The total treatment period is around 1 year, after which corticosteroids may be discontinued in the majority of patients. Some patients relapse and require re-treatment; others may require more prolonged treatment (alternate-day therapy with corticosteroids may be used).5 In patients in whom refractory disease develops while they are receiving corticosteroids and in those who have unacceptable toxicity, corticosteroid-sparing agents such as methotrexate and azathioprine may be tried. Few reports of bronchoscopic dilatation to relieve airway obstruction have been published.6
• Sarcoidosis should be considered in the differential diagnosis of poorly responsive asthma.

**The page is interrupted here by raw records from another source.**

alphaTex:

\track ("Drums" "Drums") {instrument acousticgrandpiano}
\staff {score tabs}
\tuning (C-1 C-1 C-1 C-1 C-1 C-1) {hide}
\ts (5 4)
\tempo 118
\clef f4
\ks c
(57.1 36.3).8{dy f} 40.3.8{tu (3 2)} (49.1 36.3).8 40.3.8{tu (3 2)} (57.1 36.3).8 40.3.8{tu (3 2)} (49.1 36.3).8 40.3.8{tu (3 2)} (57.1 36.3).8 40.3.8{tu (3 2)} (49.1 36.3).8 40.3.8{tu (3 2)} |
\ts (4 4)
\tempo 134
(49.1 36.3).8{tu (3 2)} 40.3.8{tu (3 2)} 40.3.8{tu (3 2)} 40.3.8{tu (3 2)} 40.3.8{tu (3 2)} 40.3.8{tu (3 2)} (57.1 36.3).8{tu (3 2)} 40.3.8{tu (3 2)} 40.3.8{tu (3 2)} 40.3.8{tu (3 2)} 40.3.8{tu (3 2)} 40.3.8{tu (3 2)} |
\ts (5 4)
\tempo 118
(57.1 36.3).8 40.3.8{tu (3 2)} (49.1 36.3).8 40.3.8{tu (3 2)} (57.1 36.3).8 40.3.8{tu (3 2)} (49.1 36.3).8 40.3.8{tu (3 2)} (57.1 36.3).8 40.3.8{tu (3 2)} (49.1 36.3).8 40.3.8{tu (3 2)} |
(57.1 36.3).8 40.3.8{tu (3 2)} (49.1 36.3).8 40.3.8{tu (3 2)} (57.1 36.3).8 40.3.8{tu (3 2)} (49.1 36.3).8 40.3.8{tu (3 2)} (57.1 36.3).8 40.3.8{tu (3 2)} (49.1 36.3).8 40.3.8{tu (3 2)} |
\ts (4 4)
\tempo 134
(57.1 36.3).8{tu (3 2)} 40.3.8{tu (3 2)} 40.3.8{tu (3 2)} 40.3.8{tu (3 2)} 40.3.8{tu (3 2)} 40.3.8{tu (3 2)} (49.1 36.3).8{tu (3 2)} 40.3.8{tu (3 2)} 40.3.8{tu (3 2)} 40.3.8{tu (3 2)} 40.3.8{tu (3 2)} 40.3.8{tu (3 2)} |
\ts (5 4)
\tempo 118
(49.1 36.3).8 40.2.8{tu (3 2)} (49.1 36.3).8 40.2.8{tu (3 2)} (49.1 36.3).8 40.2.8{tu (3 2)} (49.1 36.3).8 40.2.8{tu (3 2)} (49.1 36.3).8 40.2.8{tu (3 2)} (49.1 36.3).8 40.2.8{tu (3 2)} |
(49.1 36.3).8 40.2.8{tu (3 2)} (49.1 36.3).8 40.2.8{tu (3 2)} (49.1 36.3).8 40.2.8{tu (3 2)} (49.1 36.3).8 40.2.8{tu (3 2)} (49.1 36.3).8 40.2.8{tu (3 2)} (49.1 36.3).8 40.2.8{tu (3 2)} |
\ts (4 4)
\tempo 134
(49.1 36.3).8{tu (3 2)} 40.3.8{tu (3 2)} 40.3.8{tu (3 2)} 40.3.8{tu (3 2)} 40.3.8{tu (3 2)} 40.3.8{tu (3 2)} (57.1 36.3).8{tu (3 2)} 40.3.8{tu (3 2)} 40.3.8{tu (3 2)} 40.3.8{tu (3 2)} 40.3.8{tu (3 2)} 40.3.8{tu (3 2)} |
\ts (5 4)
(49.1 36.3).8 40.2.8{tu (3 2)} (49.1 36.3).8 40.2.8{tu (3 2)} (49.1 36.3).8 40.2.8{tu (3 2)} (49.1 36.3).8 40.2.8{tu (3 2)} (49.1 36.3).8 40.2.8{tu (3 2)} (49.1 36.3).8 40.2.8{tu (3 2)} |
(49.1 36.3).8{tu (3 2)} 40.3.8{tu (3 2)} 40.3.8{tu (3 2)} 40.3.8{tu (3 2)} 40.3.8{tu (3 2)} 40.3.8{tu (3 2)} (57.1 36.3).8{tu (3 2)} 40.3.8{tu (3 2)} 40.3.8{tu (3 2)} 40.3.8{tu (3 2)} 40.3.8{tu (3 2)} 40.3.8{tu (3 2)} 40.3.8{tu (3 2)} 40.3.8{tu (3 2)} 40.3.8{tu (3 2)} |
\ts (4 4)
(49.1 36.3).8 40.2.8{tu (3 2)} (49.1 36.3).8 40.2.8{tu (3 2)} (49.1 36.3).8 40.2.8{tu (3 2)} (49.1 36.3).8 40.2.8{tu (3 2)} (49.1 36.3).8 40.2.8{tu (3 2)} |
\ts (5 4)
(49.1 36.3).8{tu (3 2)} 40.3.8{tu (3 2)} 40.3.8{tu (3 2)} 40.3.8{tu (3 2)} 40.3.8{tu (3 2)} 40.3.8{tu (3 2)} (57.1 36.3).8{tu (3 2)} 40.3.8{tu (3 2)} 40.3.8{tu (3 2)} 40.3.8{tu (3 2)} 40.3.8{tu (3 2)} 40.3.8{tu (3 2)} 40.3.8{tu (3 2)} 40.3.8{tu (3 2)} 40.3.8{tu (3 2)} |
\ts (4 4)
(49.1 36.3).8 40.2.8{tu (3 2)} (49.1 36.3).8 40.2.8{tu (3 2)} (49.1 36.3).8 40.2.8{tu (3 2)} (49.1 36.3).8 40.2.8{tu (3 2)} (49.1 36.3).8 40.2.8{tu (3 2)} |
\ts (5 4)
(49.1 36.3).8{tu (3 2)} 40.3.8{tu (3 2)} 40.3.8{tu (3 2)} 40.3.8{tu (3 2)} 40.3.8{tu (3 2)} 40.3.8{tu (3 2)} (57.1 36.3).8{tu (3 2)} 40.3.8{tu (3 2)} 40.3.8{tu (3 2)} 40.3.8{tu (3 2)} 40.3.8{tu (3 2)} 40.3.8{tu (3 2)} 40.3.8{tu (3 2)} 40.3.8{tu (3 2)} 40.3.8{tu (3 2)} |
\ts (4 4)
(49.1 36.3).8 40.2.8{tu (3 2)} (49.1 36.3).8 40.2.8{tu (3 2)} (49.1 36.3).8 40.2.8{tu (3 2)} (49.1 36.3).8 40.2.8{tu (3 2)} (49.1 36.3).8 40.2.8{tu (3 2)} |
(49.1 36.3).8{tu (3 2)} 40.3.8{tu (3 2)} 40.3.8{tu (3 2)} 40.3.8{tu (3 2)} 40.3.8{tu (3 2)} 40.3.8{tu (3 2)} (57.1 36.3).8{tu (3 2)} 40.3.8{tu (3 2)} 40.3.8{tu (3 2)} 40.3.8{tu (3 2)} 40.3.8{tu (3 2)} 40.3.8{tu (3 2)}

• Obstructive symptoms resulting from airway involvement can occur in patients with pulmonary sarcoidosis but less frequently than a decrease in DLCO and restrictive disease.
• Bronchoscopy is more valuable than HRCT in the management of endobronchial sarcoidosis.
• Management of severe airway disease is similar to that of standard pulmonary sarcoidosis except that inhaled corticosteroids may be used in addition to systemic corticosteroids.
1. Mihailovic-Vucinic V, Jovanovic D. Pulmonary sarcoidosis. Clin Chest Med. 2008;29:459-473, viii-ix.
2. Polychronopoulos VS, Prakash UB. Airway involvement in sarcoidosis. Chest. 2009;136:1371-1380.
3. Schutt AC, Bullington WM, Judson MA. Pharmacotherapy for pulmonary sarcoidosis: a Delphi consensus study. Respir Med. 2010;104:717-723.
4. Johns CJ, Zachary JB, Ball WC Jr. A ten-year study of corticosteroid treatment of pulmonary sarcoidosis. Johns Hopkins Med J. 1974;134:271-283.
5. DeRemee RA. Sarcoidosis. Mayo Clin Proc. 1995;70:177-181.
6. Iles PB. Multiple bronchial stenoses: treatment by mechanical dilatation. Thorax. 1981;36:784-786.